Gaia Il  concorso è quanto mai, purtroppo in modo macabro, attuale, considerata l’ultima catastrofe giapponese e la conseguente preoccupazione per il futuro di Gaia, preoccupazione  che ciclicamente ricompare in occasione di tali calamità. Le previsioni sull’innalzamento del livello delle acque non sono certo ottimistiche, si parla infatti di un aumento da 9 a 90 centimetri entro il 2100; facile quindi prevedere che quartieri, se non addirittura intere città, saranno completamente sommersi dall’acqua con decine di migliaia di sfollati. La sistemazione dei rifugiati è quindi un problema drammaticamente sempre più pressante e impone  quantomeno un’ipotesi di soluzione che si presenta  sotto forma di città completamente autosufficienti, ecologiche, in grado di spostarsi sull’acqua seguendo le correnti senza esserne travolte, capaci di ospitare fino a 50.000 persone.

Città galleggiantiAcqua Non vogliamo qui soffermarci su quella che è materia di ingegneri e architetti, i quali a dire il vero hanno presentato progetti davvero interessanti e, per quanto futuribili,  che paiono fattibili sulla carta, bensì su cosa potrebbe significare vivere perennemente sospesi e in movimento, senza fissa dimora ma contemporaneamente in una gabbia senza sbarre né senza colonne di Ercole da oltrepassare; una medaglia che da un lato ha la sopravvivenza e la continuazione del genere umano e dall’altro la sensazione di un allevamento intensivo senza possibilità di evasione, in perenne balia delle acque; l’acqua che prima distrugge e che poi salva, città distrutte dall’acqua e città che sopravvivono grazie all’acqua in un dualismo vertiginoso.

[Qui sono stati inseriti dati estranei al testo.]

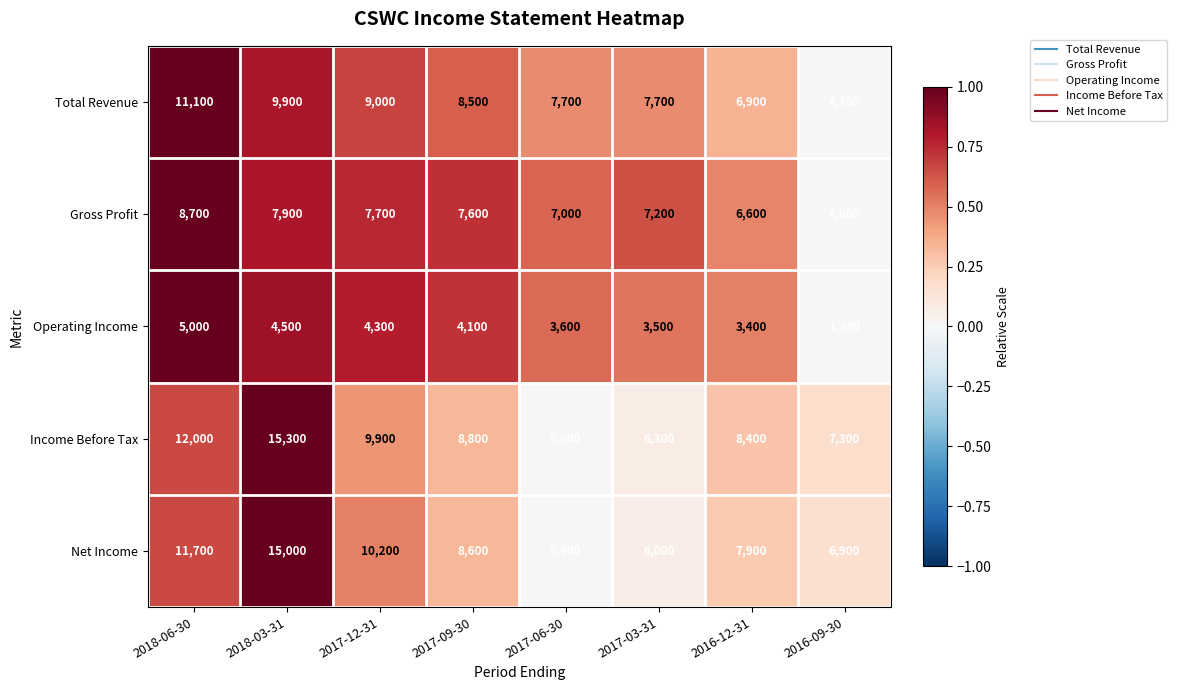

What is the sum of all Net Income values?

71700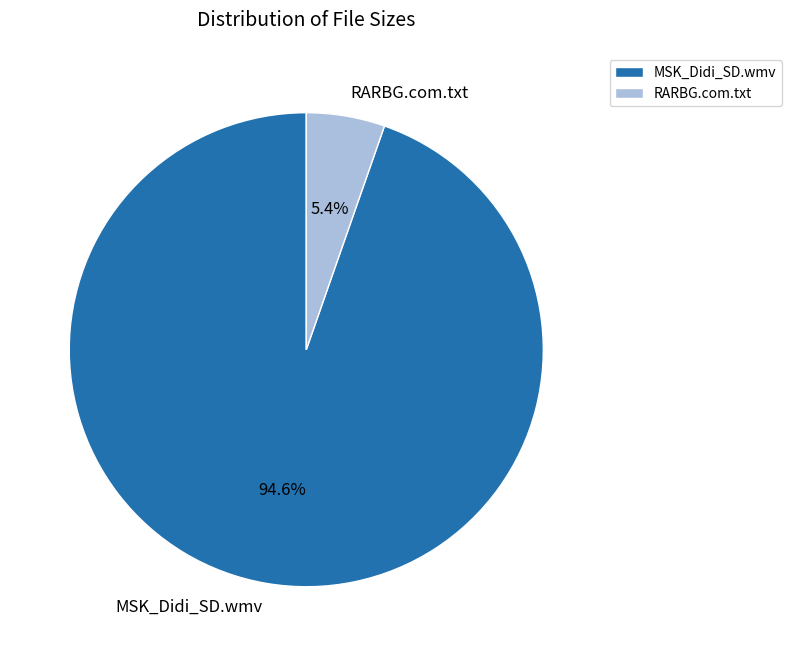

To the nearest percent, what portion does MSK_Didi_SD.wmv represent?

95%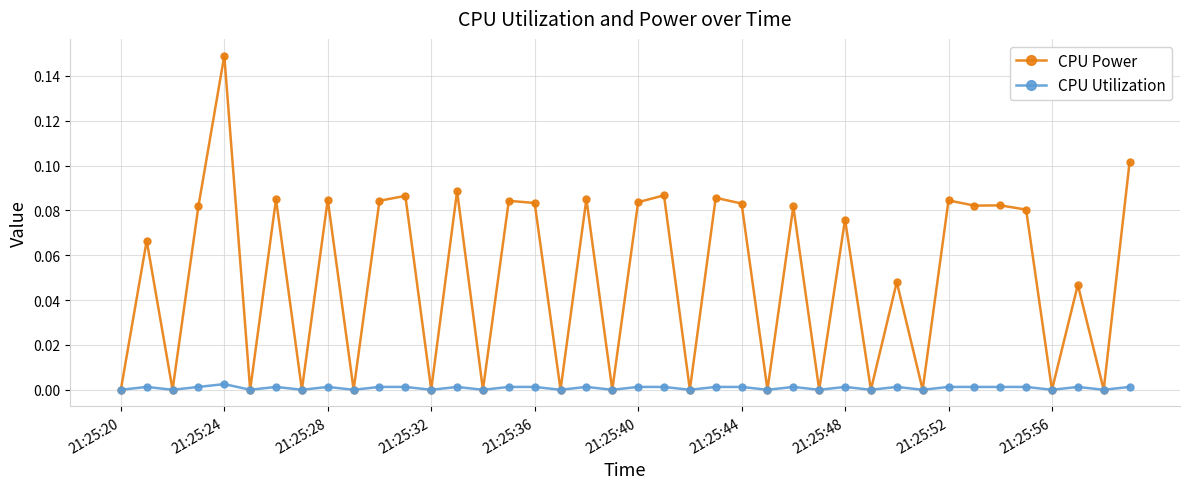

List the series in order of their peak value, highest first.

CPU Power, CPU Utilization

Ottavia Nel momento in cui ho cominciato a riflettere sul tema delle città galleggianti, mi è tornato in mente il libro di Calvino Le città invisibili (Mondadori) e più nello specifico la città Ottavia, facente parte della categoria Le città sottili: «Ora dirò com’è fatta Ottavia, città-ragnatela. C’è un precipizio in mezzo a due montagne scoscese: la città è sul vuoto, legata alle due creste con funi e catene e passerelle. Si cammina sulle traversine di legno, attenti a non mettere il piede negli intervalli, o ci si aggrappa alle maglie di canapa. Sotto non c’è niente per centinaia e centinaia di metri: qualche nuvola scorre; s’intravede più in basso il fondo del burrone. […] Sospesa sull’abisso, la vita degli abitanti d’Ottavia è meno incerta che in altre città. Sanno che più di tanto la rete non regge. » (cit. p.75) Gli abitanti di Ottavia dunque, sospesi sopra il vuoto, godono appieno la vita sapendo di vivere sul nulla, metafora questa anche della coscienza dei propri limiti. Forse, se avessimo preso coscienza dei nostri limiti prima di stravolgere il mondo in cui viviamo, come gli abitanti della città di Bauci, non saremmo arrivati al punto di dover progettare città galleggianti per un  probabile day after. Ho un suggerimento per i costruttori delle città galleggianti: lasciare una copia de Le città invisibili in ogni unità abitativa delle future Ottavia.